Task description — How many lines in the items below contain the string "zijn"? Case counts. Reply with the number alone.

Extracted information —
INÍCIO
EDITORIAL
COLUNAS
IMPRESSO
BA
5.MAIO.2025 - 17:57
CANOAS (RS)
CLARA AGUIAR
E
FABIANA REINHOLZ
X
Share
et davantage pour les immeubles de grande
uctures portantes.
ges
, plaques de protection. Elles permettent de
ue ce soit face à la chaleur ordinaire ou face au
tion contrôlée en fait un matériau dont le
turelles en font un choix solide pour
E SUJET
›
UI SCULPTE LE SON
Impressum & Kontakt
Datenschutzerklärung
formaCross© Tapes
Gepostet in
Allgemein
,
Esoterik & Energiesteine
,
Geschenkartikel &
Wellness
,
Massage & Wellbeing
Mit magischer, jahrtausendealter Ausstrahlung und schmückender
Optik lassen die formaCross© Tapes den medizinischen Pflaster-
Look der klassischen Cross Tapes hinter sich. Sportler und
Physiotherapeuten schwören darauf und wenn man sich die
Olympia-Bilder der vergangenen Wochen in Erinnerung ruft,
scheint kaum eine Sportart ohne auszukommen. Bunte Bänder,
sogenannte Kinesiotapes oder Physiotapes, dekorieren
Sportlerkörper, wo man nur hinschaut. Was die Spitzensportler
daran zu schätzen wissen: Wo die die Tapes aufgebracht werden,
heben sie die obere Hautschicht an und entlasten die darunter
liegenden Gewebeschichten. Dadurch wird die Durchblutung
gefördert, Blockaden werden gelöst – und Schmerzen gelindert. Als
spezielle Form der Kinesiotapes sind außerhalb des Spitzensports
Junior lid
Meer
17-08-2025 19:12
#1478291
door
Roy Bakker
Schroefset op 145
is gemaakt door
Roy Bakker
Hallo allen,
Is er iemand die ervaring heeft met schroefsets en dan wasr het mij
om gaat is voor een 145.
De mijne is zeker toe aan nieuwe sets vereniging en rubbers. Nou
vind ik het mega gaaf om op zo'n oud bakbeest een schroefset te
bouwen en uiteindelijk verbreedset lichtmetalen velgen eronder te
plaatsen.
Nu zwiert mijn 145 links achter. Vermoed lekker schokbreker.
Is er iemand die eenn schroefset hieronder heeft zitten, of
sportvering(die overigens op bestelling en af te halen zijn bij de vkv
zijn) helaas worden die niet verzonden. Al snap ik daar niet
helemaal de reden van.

...

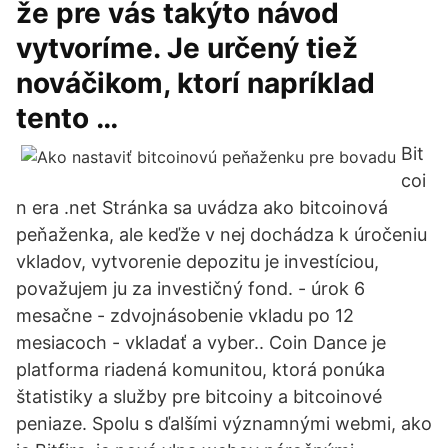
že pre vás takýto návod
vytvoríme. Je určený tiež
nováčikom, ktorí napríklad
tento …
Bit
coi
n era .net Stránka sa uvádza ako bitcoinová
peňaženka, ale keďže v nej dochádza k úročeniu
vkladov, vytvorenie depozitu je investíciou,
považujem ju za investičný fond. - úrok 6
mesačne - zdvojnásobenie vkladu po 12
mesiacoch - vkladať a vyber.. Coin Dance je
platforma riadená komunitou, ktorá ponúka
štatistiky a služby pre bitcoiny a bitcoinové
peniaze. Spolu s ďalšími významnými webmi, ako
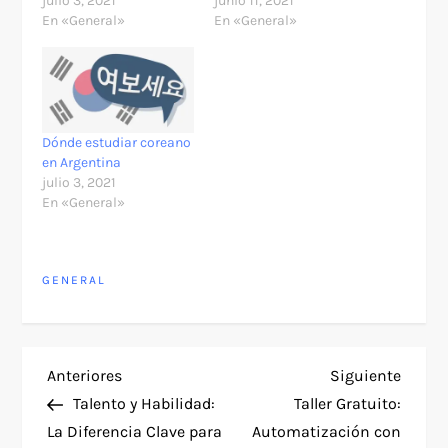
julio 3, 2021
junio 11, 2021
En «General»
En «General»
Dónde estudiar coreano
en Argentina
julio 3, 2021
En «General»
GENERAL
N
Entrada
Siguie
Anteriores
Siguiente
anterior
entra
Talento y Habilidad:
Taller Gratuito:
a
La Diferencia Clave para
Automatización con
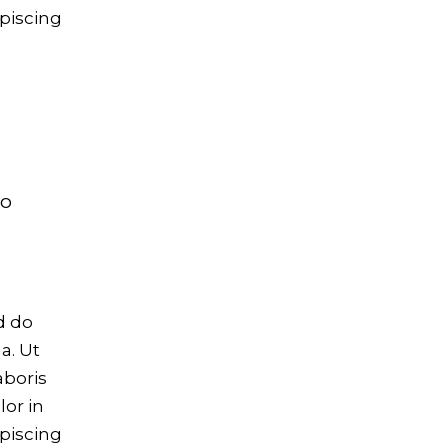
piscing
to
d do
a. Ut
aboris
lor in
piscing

Result for this task — 2